§ **Exercise aim**:
If a line of the listing contains the string "lines", return that line.

Information provided Block Start

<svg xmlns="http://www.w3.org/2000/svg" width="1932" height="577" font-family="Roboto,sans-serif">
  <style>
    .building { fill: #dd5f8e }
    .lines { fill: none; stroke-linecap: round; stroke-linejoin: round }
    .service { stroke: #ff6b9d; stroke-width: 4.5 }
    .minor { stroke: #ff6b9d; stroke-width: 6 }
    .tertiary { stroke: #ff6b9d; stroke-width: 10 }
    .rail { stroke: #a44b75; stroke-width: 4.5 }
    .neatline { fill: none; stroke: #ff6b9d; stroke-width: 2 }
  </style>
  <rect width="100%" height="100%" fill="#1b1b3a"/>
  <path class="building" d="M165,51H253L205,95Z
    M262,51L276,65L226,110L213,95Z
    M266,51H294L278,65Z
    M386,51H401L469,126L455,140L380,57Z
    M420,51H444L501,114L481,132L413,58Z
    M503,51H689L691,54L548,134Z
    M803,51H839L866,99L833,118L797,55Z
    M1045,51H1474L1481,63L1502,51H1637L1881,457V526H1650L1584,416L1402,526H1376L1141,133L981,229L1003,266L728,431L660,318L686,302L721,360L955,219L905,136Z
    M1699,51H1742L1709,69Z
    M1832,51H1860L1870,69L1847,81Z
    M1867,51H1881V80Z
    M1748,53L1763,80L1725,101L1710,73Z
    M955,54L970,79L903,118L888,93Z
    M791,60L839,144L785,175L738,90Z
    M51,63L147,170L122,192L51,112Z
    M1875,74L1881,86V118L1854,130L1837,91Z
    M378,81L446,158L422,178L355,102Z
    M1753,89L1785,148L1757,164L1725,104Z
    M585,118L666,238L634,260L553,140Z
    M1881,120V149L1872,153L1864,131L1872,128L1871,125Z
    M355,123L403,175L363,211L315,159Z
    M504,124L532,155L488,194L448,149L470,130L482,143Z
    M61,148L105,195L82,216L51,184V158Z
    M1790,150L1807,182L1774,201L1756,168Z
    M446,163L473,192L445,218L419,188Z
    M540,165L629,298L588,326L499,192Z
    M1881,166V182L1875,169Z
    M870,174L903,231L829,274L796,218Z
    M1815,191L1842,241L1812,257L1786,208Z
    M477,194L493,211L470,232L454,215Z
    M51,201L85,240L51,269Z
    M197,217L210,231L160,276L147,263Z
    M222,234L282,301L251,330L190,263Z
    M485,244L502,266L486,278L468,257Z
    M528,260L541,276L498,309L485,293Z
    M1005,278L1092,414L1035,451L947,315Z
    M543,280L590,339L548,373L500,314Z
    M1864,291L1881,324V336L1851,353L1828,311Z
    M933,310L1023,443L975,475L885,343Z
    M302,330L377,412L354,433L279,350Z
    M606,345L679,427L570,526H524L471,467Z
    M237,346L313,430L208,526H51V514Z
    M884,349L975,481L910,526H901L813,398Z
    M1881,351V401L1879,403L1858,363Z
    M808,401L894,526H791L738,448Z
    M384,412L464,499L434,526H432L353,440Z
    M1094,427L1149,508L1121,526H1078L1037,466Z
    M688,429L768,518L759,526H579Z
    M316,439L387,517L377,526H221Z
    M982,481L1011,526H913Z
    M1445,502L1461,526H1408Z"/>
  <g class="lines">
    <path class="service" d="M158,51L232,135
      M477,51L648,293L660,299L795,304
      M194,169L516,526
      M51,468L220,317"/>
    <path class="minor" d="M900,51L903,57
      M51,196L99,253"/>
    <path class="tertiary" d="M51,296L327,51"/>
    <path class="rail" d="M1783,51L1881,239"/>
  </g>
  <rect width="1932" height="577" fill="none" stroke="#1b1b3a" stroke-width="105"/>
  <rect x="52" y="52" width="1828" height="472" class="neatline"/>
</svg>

Information provided Block End

§ **Answer for this exercise**:
    .lines { fill: none; stroke-linecap: round; stroke-linejoin: round }
  <g class="lines">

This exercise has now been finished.